A linha férrea que parte da estação Joana Bezerra rumo à Estação Ferroviária Central tem cerca de 1,4km de extensão (veja imagem ao lado). É possível perceber que, além dos fundos das empresas instaladas na rua Imperial, considerada em estado de abandono, as únicas construções residenciais próximas à ferrovia são favelas e palafitas, a cujos moradores, juntamente com os da comunidade dos Coelhos, do outro lado do rio, foram prometidos conjuntos habitacionais que estão em construção nos locais indicados acima. Como é possível perceber, os conjuntos ficarão ao lado da linha férrea, que permanece como fator de insalubridade e barreira segregadora para as famílias que ali viverão.

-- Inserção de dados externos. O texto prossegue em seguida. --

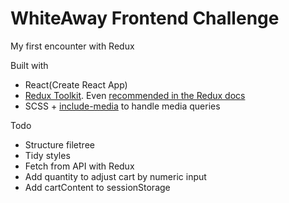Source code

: # WhiteAway Frontend Challenge

My first encounter with Redux

Built with

- React(Create React App)
- [Redux Toolkit](https://redux-toolkit.js.org/). Even [recommended in the Redux docs](https://redux.js.org/style-guide/style-guide/#use-redux-toolkit-for-writing-redux-logic)
- SCSS + [include-media](https://github.com/eduardoboucas/include-media) to handle media queries

Todo

- Structure filetree
- Tidy styles
- Fetch from API with Redux
- Add quantity to adjust cart by numeric input
- Add cartContent to sessionStorage
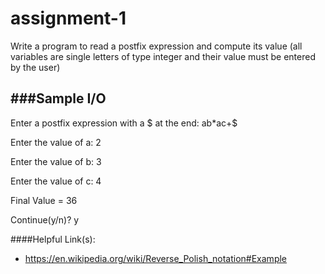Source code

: # assignment-1
Write a program to read a postfix expression and compute its value (all variables are single letters of type integer and their value must be entered by the user)

###Sample I/O
--

Enter a postfix expression with a $ at the end: ab*ac+$

Enter the value of a: 2

Enter the value of b: 3

Enter the value of c: 4

Final Value = 36

Continue(y/n)? y


####Helpful Link(s):
  - https://en.wikipedia.org/wiki/Reverse_Polish_notation#Example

Veículo Leve sobre Trilhos (VLT).
Diante desse problema, pergunto se é indispensável que perdure a linha Joana Bezerra-Estação Central. Creio que não. Em primeiro lugar, o Terminal de Joana Bezerra permite que o passageiro troque o meio de transporte sem ônus adicional, de modo que, extinto o trecho ferrovia, a alternativa mais fácil é utilizar um ônibus para seguir viagem até o centro da cidade. Outras opções para substituir o metrô de superfície são o Veículo Leve sobre Trilhos (VLT) e o metrô subterrâneo (mais caro, mas não impossível).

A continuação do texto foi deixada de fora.